About this exercise
Where in the data below does the word "rule" appear? Copy every line that has it.

[Collected data entries]

+++

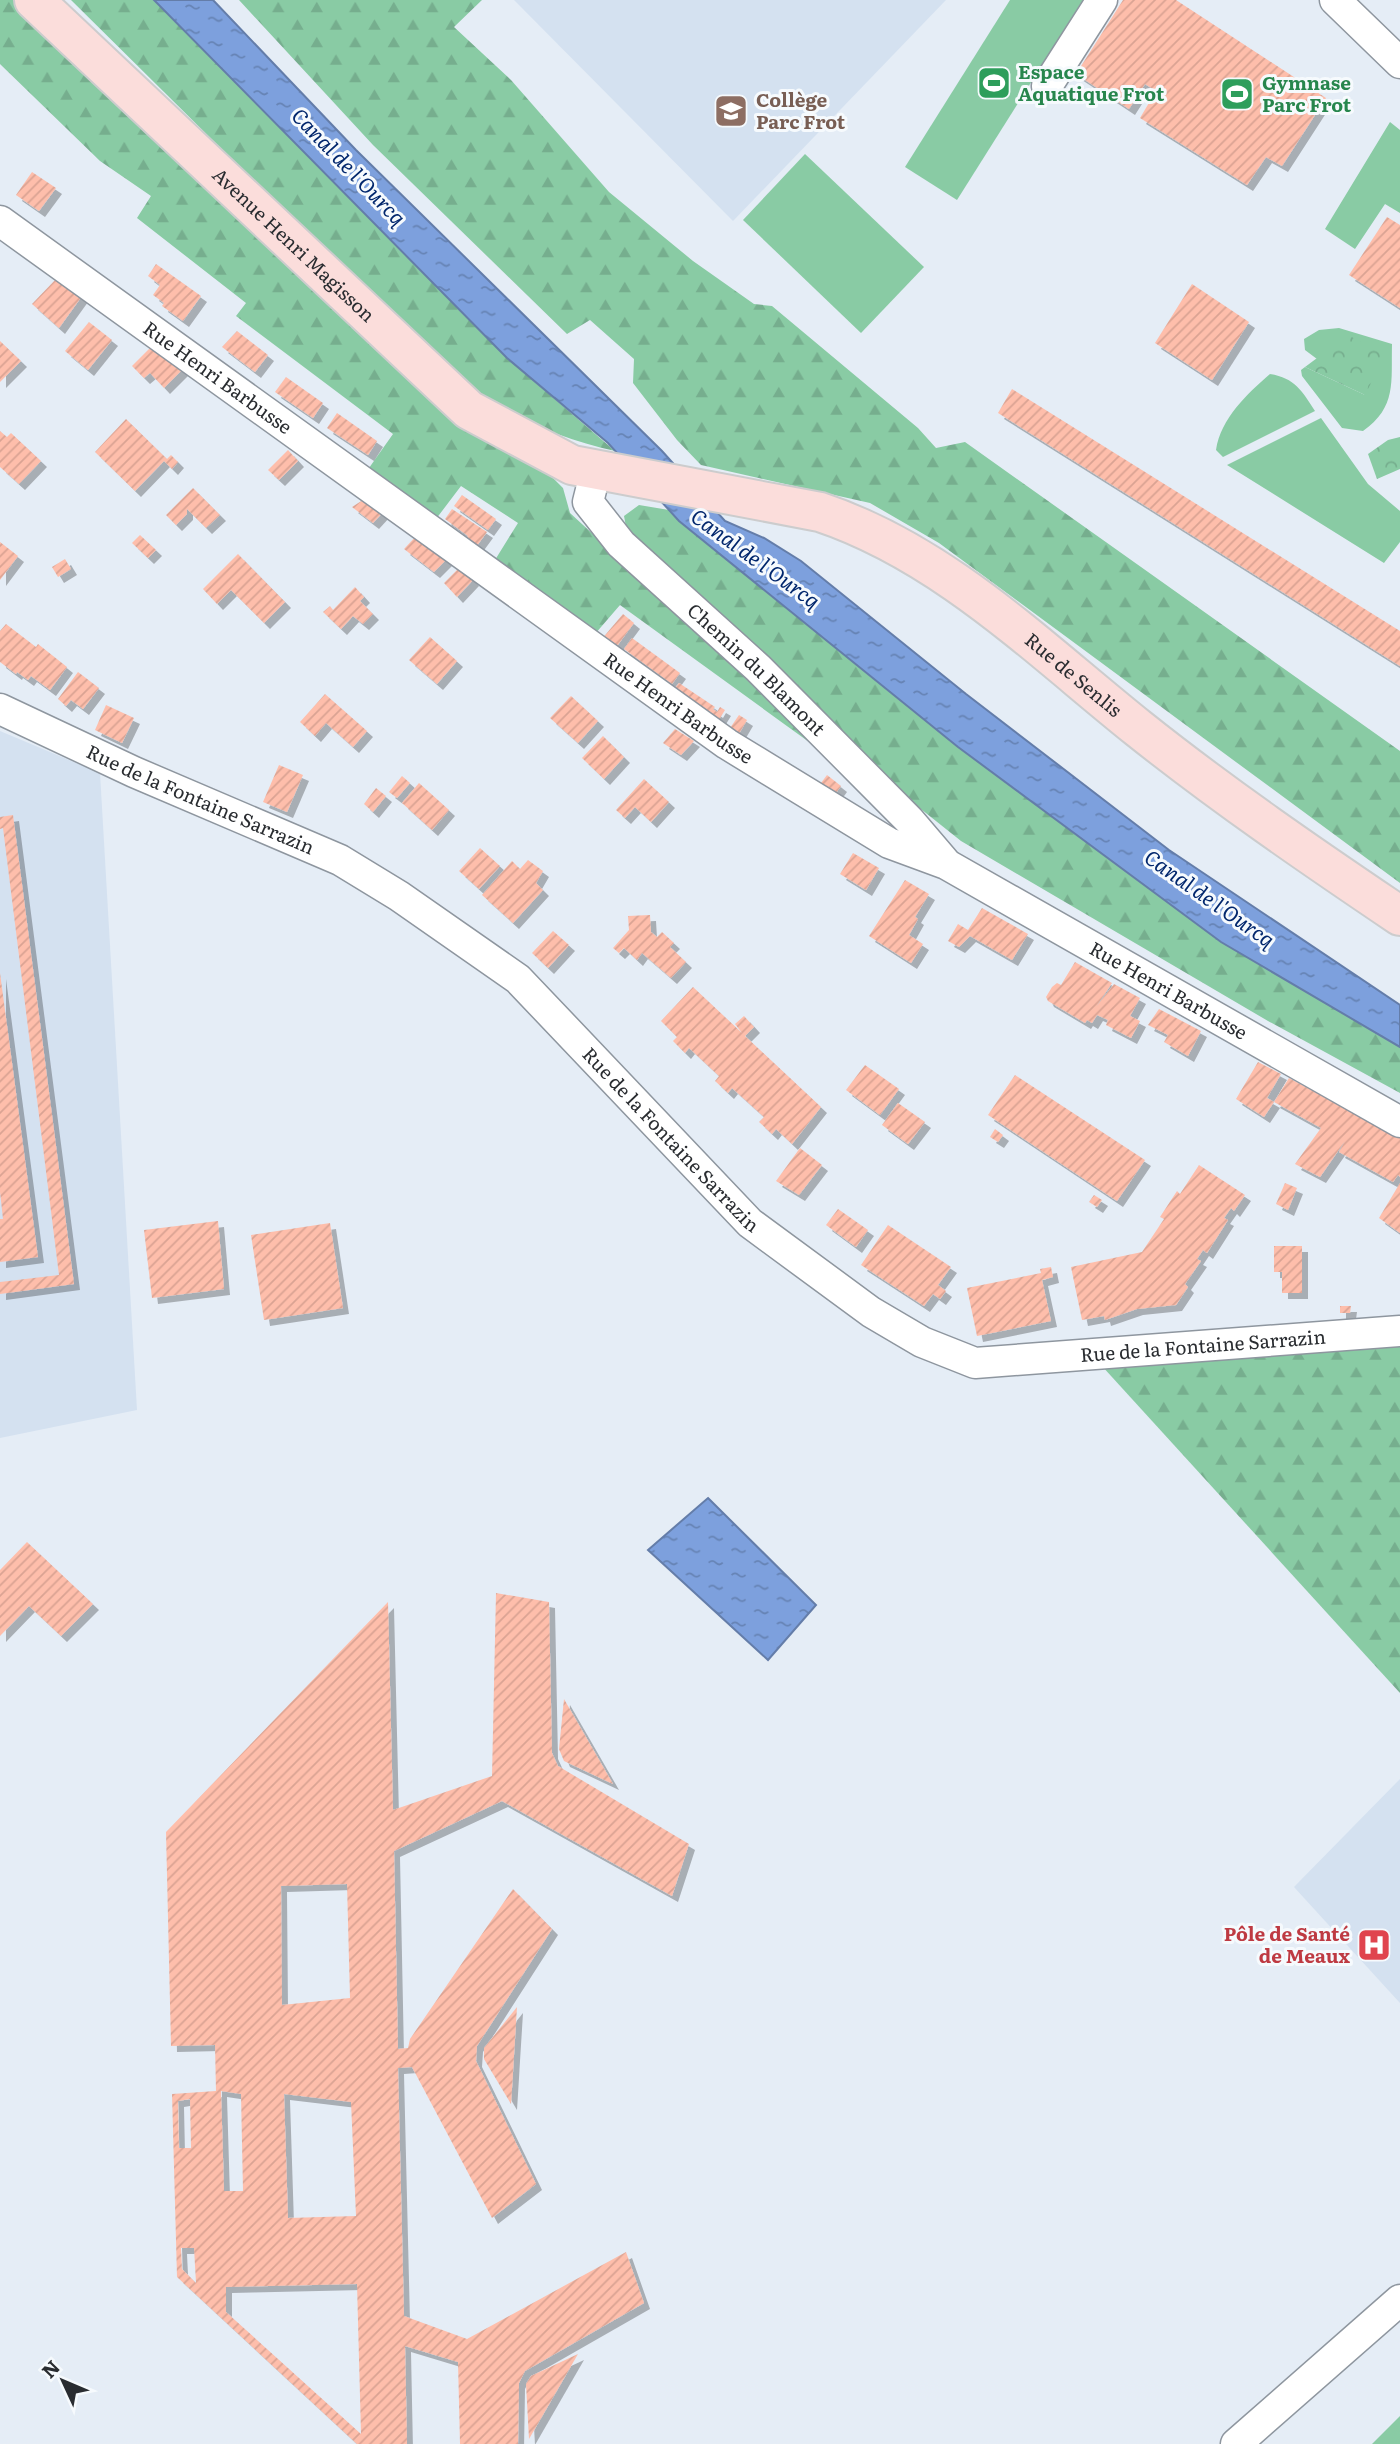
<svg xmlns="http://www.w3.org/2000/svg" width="1400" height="2444" viewBox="0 0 1400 2444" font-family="Literata,serif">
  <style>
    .built { fill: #d4e1f0 }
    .green { fill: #89cba4 }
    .forest { fill: url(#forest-firs) }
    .park { fill: url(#park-crowns) }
    .water { fill: url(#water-ripples); stroke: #647da9; stroke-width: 2 }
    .building { fill: url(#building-hatch); fill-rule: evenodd; filter: url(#shadow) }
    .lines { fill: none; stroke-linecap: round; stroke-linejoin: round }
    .minor-casing { stroke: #8e969f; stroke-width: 33 }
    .major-casing { stroke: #cccccd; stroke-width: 42 }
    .minor { stroke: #fff; stroke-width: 30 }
    .major { stroke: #fbdddb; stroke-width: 38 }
    .labels { text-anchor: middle; stroke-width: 6; stroke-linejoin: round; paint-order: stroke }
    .leisure-label { font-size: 19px; font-weight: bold; fill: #27864d; stroke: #f6fafd; text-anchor: start }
    .education-label { font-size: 19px; font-weight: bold; fill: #785e54; stroke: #f6fafd; text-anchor: start }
    .street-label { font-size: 19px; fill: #292c30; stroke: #f6fafd }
    .health-label { font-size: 19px; font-weight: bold; fill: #be3a42; stroke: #f6fafd; text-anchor: end }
    .water-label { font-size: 21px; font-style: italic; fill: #02276d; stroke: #f6fafd }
  </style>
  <defs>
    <pattern id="forest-firs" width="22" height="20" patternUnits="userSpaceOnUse" patternTransform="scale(1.75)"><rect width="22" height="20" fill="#89cba4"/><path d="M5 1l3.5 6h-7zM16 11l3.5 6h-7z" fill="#76ae8e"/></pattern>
    <pattern id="park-crowns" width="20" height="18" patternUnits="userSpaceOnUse" patternTransform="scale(1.75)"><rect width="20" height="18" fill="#89cba4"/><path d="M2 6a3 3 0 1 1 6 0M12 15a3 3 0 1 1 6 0" fill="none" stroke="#76ae8e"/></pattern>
    <pattern id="water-ripples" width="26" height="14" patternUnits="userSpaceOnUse" patternTransform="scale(1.75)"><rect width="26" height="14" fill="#7da0dd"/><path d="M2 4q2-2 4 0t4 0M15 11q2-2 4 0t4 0" fill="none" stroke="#6683b4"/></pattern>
    <pattern id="building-hatch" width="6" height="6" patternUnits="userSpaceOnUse" patternTransform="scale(1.75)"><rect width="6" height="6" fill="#febeab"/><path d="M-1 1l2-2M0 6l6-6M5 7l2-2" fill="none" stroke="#daa393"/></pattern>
    <filter id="shadow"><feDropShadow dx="6" dy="6" stdDeviation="0" flood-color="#0004"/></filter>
  </defs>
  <rect width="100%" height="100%" fill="#e5edf6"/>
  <g class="built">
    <polygon points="514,0 946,0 733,221"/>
    <polygon points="0,731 100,773 137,1410 0,1438"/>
    <polygon points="1400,1779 1400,2003 1294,1887"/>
  </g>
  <g class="green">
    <polygon points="1010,0 1083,0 957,200 905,167"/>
    <polygon points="1390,122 1400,130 1400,213 1385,204 1355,249 1325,229"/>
    <polygon points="805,154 924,267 861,333 743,220"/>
    <path d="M1339,328L1392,344C1391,382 1397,407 1363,431L1342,428L1302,376L1301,370L1305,367L1365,395L1305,350L1304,339L1319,330Z"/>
    <path d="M1270,374C1295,378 1302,391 1315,411L1223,457L1216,450C1221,418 1247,394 1270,374Z"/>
    <polygon points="1321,418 1368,484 1400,511 1400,542 1384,563 1227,465"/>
    <polygon points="1400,2416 1400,2444 1372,2444"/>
  </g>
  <g class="forest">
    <polygon points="0,0 16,0 548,473 563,488 570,513 856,776 620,605 595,634 495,560 518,523 461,486 436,519 369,468 393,434 236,316 246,303 137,218 151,196 100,161 0,64"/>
    <path d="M71,0H154L507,358L615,451C546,436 493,407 438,363Z"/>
    <polygon points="239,0 482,0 454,27 511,80 609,192 693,261 754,304 772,306 918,428 936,448 965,442 1400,751 1400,883 939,543 870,503 701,465 677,440 633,383 634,359 590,320 567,334 373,145"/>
    <polygon points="639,505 669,510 958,747 1221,942 1400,1047 1400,1093 1268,1021 961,841 887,782 627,532 624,516"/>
    <polygon points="1400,1330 1400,1693 1091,1354"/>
  </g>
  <g class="park">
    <polygon points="1348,335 1385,355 1365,395 1305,367"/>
    <polygon points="1400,437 1400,469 1377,479 1368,454 1388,440"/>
  </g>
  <g class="water">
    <polygon points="154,0 213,0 356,150 662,451 725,521 764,538 801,561 966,694 1169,850 1400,1005 1400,1047 1221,942 958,747 679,521 608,443 507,358"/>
    <polygon points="708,1498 816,1605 768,1660 648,1550"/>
  </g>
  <g class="building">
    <polygon points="1123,0 1176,0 1326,98 1282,166 1266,157 1247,185 1140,118 1156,91 1145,84 1129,109 1076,74"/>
    <polygon points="32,172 56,188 39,211 16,195"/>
    <polygon points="1387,217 1400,225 1400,308 1349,275"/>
    <polygon points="156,264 201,296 183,321 162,306 164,303 153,295 160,285 148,276"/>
    <polygon points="57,278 82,296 59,328 32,304"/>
    <polygon points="1192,284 1249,322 1212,380 1155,343"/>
    <polygon points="89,322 112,340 88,370 65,351"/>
    <polygon points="237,331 268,355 255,372 222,347"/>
    <polygon points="0,341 21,361 0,382"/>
    <polygon points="152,346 184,368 164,388 150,373 144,378 132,366"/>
    <polygon points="286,377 323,403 313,418 275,392"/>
    <polygon points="1012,389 1400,631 1400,666 998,413"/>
    <polygon points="337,413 377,441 368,455 327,428"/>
    <polygon points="126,419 167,459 171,455 178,462 172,469 164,461 135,491 95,452"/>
    <polygon points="0,431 7,437 11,433 41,461 19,484 0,467"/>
    <polygon points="288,450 298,461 279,480 268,470"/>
    <polygon points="193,488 220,515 206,528 187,509 187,514 176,525 166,515"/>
    <polygon points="462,495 496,519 488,530 454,506"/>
    <polygon points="366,498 384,511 373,523 352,507"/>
    <polygon points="452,509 487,532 476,547 466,539 468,536 445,519"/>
    <polygon points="140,535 156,550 148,558 132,543"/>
    <polygon points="417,535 448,558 434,572 404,549"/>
    <polygon points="0,542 18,556 0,580"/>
    <polygon points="238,554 285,602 264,623 231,590 217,604 203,589"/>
    <polygon points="65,559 71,569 58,577 52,567"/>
    <polygon points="460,567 473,580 457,597 444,583"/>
    <polygon points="355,587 364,597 360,601 373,614 363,624 353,616 341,629 323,612 330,606 333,610"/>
    <polygon points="623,614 634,623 614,650 601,640"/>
    <polygon points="6,624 36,647 38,644 67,667 50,690 31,676 28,680 17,672 16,674 0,662 0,631"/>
    <polygon points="430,637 457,661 437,684 409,660"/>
    <polygon points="632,638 680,673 672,684 624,649"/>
    <polygon points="78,672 99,688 83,709 71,700 66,706 58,699"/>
    <polygon points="679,683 715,707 713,709 717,712 720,707 725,710 717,723 671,693"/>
    <polygon points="325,694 367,731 353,747 326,723 315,736 300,722"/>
    <polygon points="571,696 598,721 578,743 550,718"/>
    <polygon points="106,705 134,718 122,743 95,730"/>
    <polygon points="739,715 747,720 737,737 728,731"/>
    <polygon points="675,729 694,741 681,755 663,743"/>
    <polygon points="603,736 624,757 604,779 582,758"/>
    <polygon points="279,765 303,775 287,812 263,802"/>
    <polygon points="827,775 841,786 833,797 818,787"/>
    <polygon points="402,776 410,783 397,798 389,792"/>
    <polygon points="644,779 669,802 651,822 635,807 625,818 616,810"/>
    <polygon points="419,783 449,810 432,830 402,803"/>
    <polygon points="376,788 386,796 373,812 364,804"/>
    <polygon points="13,815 74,1284 0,1294 0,1282 59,1275 3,828 0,829 0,817"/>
    <polygon points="480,848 500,866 479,889 459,871"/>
    <polygon points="853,853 879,868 866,890 840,874"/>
    <polygon points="528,860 543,871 536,883 543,890 513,923 482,895 512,861 520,869"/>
    <polygon points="905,880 929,894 915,917 918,919 909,935 923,944 911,963 869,936"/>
    <polygon points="982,908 1028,934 1012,960 970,936 959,947 948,941 958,924 968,930"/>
    <polygon points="650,915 651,932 657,937 662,932 674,943 670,947 686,962 671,978 642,953 637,960 624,948 619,953 613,948 629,930 628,916"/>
    <polygon points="553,931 569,945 548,968 532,953"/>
    <polygon points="1075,962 1112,983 1096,1007 1114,984 1140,998 1130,1016 1140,1021 1131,1038 1106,1025 1108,1020 1097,1015 1092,1023 1087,1020 1085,1023 1048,1001 1046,997 1052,987 1057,983 1061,985"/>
    <polygon points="0,973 38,1257 0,1262 0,1219 3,1219 0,1192"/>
    <polygon points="693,987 742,1033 735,1024 744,1016 754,1027 745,1036 821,1107 792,1144 776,1129 772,1134 759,1122 764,1117 732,1088 728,1093 715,1081 719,1076 689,1048 685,1053 673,1041 677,1037 661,1021"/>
    <polygon points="1159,1009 1201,1031 1188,1056 1164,1042 1168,1035 1148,1025"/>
    <polygon points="1258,1062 1281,1074 1267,1098 1274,1102 1264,1117 1236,1099"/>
    <polygon points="865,1065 899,1089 880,1115 846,1090"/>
    <polygon points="1015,1075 1145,1160 1117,1201 988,1115"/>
    <polygon points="1289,1078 1400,1138 1400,1177 1398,1175 1393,1182 1339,1152 1345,1141 1320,1177 1295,1164 1321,1128 1274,1102"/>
    <polygon points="898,1103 925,1122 908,1144 882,1125"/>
    <polygon points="995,1129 1003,1135 998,1142 990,1137"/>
    <polygon points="800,1148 822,1165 799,1195 776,1181"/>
    <polygon points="1199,1165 1245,1195 1234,1211 1231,1208 1224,1218 1228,1220 1207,1253 1203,1250 1197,1259 1201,1261 1185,1284 1188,1287 1176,1305 1137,1309 1105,1320 1104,1316 1082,1320 1071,1267 1142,1252 1164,1219 1160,1217 1177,1191 1180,1194"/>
    <polygon points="1285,1183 1297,1188 1288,1210 1276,1204"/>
    <polygon points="1400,1183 1400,1233 1379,1218"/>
    <polygon points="1094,1195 1102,1200 1097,1207 1089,1202"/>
    <polygon points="838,1209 868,1230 856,1247 826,1225"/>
    <polygon points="218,1221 224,1289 152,1298 144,1230"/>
    <polygon points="330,1223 343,1308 264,1320 251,1235"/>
    <polygon points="888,1225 951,1267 938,1285 946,1291 940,1299 933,1294 924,1306 861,1265"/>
    <polygon points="1274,1246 1302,1246 1302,1293 1282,1293 1282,1272 1274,1272"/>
    <polygon points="1051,1267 1053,1277 1042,1280 1051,1321 977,1336 967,1288 1041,1273 1040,1269"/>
    <polygon points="1340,1306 1351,1306 1350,1313 1340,1313"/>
    <polygon points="27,1542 93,1604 61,1636 29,1606 0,1636 0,1570"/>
    <path d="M496,1593L549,1602L552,1753L558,1766L689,1844L672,1896L502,1801L394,1851L398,2049L408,2048L410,2039L513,1889L552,1929L477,2046L476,2061L536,2184L492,2218L412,2067L398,2068L404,2316L467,2339L626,2252L644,2303L525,2371L519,2383L518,2444H460L458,2362L405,2346L407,2444H357L177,2277L172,2094L216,2091L215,2045L171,2046L166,1832L388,1602L393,1810L492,1776ZM347,1884L350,1998L282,2005L281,1886ZM221,2091L241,2094L243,2191H224ZM284,2094L351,2102L356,2216L288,2218ZM190,2099L191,2148H179L178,2101ZM181,2248H194L196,2283L182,2269ZM357,2284L361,2434L226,2312V2287Z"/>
    <polygon points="564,1699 613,1784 564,1761 559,1749"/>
    <polygon points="517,2007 511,2104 484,2059 484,2048"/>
    <polygon points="578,2354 529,2439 526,2384 531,2376"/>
  </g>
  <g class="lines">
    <defs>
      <g id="minor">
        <polyline points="1335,0 1400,63"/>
        <polyline points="1047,86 1102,0"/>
        <path id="s1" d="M0,221L727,744L889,843L946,864L1400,1122"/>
        <path id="s2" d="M596,470L588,502L621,544L758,668L909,820L944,861"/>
        <path id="s3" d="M0,709L134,772L340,860L399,896L518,979L750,1223L871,1312L922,1342L975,1363L1400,1331"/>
        <polyline points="1236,2444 1400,2300"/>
      </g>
      <g id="major">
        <path id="s4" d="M34,0L469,410L572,465L820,512C943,553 1038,648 1138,728C1222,795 1311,856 1400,916"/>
      </g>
    </defs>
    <use href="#minor" class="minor-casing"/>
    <use href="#major" class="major-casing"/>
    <use href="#minor" class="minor"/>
    <use href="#major" class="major"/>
  </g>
  <defs>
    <symbol id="stadium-square" viewBox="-11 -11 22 22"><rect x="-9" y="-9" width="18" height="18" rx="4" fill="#2e9e5b" stroke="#f6fafd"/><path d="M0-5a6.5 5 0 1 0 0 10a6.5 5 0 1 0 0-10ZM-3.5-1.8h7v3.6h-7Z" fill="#fff"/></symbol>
    <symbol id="school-square" viewBox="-11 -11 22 22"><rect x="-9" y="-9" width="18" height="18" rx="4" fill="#8d6e63" stroke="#f6fafd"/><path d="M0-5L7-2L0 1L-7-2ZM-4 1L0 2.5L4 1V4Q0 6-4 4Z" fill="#fff"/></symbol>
    <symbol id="hospital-square" viewBox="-11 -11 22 22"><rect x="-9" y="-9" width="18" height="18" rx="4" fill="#e0444e" stroke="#f6fafd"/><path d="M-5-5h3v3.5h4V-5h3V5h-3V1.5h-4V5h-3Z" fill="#fff"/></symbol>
  </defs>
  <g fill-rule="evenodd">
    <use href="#stadium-square" x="975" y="64" width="38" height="38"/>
    <use href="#stadium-square" x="1218" y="75" width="38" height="38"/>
    <use href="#school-square" x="712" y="92" width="38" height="38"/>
    <use href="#hospital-square" x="1355" y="1926" width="38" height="38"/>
  </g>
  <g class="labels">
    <g class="leisure-label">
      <text x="1018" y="79">Espace<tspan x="1018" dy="22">Aquatique Frot</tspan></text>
      <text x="1262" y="90">Gymnase<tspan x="1262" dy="22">Parc Frot</tspan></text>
    </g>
    <g class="education-label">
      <text x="756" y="107">Collège<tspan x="756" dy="22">Parc Frot</tspan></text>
    </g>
    <g class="street-label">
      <text dy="7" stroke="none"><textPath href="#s4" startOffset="357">Avenue Henri Magisson</textPath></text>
      <text dy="7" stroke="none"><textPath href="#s1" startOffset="268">Rue Henri Barbusse</textPath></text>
      <text dy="7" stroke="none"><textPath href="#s2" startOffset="271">Chemin du Blamont</textPath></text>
      <text dy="7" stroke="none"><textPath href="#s4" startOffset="1270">Rue de Senlis</textPath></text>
      <text dy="7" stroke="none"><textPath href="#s1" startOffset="835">Rue Henri Barbusse</textPath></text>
      <text dy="7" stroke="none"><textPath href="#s3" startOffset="220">Rue de la Fontaine Sarrazin</textPath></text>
      <text dy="7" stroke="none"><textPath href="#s1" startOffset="1402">Rue Henri Barbusse</textPath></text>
      <text dy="7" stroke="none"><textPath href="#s3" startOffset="808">Rue de la Fontaine Sarrazin</textPath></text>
      <text dy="7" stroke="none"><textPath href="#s3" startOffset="1418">Rue de la Fontaine Sarrazin</textPath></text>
    </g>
    <g class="health-label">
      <text x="1350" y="1941">Pôle de Santé<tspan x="1350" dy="22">de Meaux</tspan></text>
    </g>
    <g class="water-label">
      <text transform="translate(348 167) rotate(46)" y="7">Canal de l'Ourcq</text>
      <text transform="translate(755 559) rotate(36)" y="7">Canal de l'Ourcq</text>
      <text transform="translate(1209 899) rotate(35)" y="7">Canal de l'Ourcq</text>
    </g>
  </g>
  <g transform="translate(63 2381) rotate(314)" stroke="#f6fafd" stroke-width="5" paint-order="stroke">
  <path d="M0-5L12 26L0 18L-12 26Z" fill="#292c30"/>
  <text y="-10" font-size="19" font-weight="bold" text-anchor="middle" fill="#292c30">N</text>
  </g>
</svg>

+++

Result for this task
    .building { fill: url(#building-hatch); fill-rule: evenodd; filter: url(#shadow) }
  <g fill-rule="evenodd">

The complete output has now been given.